Nós somos o verdadeiro Coronavírus

Por Gianfranco Graziola *

O tema diário da imprensa em todas as latitudes nestes últimos meses tem sido o novo Coronavírus e sua consequente doença, a Covid-19. Dificilmente esqueceremos pelos próximos tempos estas pequenas palavras e os numerais, assim como dificilmente sairão de nossa memória e imaginário simbólico algumas imagens que marcaram nossas existências sociais, profissionais, familiares nesta quarentena que foi bem mais comprida que os 40 dias, ou ousaria quase afirmar, que os 40 anos no deserto do povo de Israel.

O aprendizado

O interessante deste momento que vivenciamos são as descobertas que fizemos, como a relatividade do tempo que, antes parecia nunca ser suficiente e que agora não sabemos mais como matar, ou o prazer de estar juntos, de passar longos momentos  conversando, rindo, ou até simplesmente tomando as refeições que, na chamada “normalidade” pareciam não existir absorvidas no corre-corre de uma vida que não tinha espaço para ninguém, a não ser para o trabalho, o lucro, o consumismo desenfreado e sem limites. Enfim aprendemos, se é que isso vai ficar, que de um nada, o mais importante era cuidar de nós mesmos, de nossa saúde e da saúde dos outros seres humanos. Mas parece que o aprendizado ainda não acabou e talvez nunca mais termine.
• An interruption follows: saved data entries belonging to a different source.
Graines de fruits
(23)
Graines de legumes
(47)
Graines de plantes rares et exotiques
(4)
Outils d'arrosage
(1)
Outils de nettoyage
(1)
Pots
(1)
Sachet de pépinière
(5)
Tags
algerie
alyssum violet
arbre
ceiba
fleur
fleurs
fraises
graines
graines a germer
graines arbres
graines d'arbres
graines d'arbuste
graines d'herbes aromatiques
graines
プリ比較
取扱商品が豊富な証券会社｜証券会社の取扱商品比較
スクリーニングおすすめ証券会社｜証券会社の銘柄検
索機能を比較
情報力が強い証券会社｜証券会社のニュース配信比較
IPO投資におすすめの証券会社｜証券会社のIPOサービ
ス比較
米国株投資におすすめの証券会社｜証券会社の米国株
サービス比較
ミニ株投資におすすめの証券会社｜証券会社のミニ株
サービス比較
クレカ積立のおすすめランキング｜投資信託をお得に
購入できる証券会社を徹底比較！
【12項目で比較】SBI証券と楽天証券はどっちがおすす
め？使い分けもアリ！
Uma palavra interessante que correu e continua a correr na boca de todos é “Normalidade”, algo óbvio na rotina do ser humano robô que, cumpre religiosamente um ditame sociopolítico e econômico que, faz parte da engrenagem economicista e tecnicista, onde o ilimitado quer sempre mais e o maquiavélico ditado que o “fim justifica os meios” deixa espaço ao todo “liquido” e evanescente. Isso significava que, o que agora é, no espaço de alguns segundos ou milésimos de segundo pode não ser mais. Tudo isso foi para o espaço, e o que era normalidade parece não mais existir e nem mais ter volta.

Aprender novos caminhos

Teremos que aprender novos caminhos, e não só nós seres humanos, mas todo o sistema socioeconômico, aprendendo a conviver e se mover numa nova situação cujos contornos são bastantes incertos e nebulosos. Enfim, todas as certezas empíricas do sistema econômico e tecnológico terão que se submeter e servir à vida. Trata-se de passar da lógica do EGO, onde nós pretendíamos e nos iludíamos ser os senhores e donos absolutos, para o ECO onde reconhecemos que, igualmente como nós os outros seres têm os mesmos direitos de poder usufruir das dádivas que a Casa Comum oferece a todos nós.

E existe outra palavrinha mágica que nestes quase 90 dias alimenta as ilusões de muitos: “Vacina”. Particularmente os meios de comunicação e neles os administradores nos vendem essa meia verdade para evitar que as pessoas entrem em pânico generalizado e o caos se apodere das massas sem poder controlar seus efeitos e consequências. A verdade, porém é, e disso nos estão alertando infectologistas e biólogos quando afirmam que embora a vacina seja importante para amenizar a situação, ela não é suficiente para vencer a pandemia, é preciso algo mais e sobretudo fazer uma coisa importante: tomar consciência que o verdadeiro Coronavírus é cada um e cada uma de nós querendo continuar com as regalias de um progresso de normalidade que gerou e continua a gerar, desigualdade, injustiça, pobreza, violência e, sobretudo, agride de forma violenta o planeta, fazendo-o adoecer.

Enfim, o Coronavírus foi criado e continua sendo criado por nós, quando, não respeitamos a Mãe Terra, poluímos as águas, a envenenamos, tornamos o ar irrespirável lançando na atmosfera gases que elevam a temperatura do planeta que, por sua vez modifica os biomas e ritmos migratórios dos outros seres e cria grandes revoluções na atmosfera, biosfera e nos oceanos com os grandes tufões que assolam as vidas de inteiras populações e estados.

Enfim, o novo Coronavírus, este pequeno vírus que apareceu ao nosso horizonte e que foi e continua sendo considerado um inimigo mortal, talvez possa ser nosso aliado porque iceberg que nos traz um sinal urgente e importante que devemos colher para evitar aquela que seria a hecatombe da humanidade alertando-nos: é preciso realizar uma grande conversão, uma mudança radical em nossa normalidade, aquela que o Papa Francisco chama de Conversão Ecológica.

* Gianfranco Graziola, imc, é missionário da Consolata e Diretor-Presidente da ASAAC.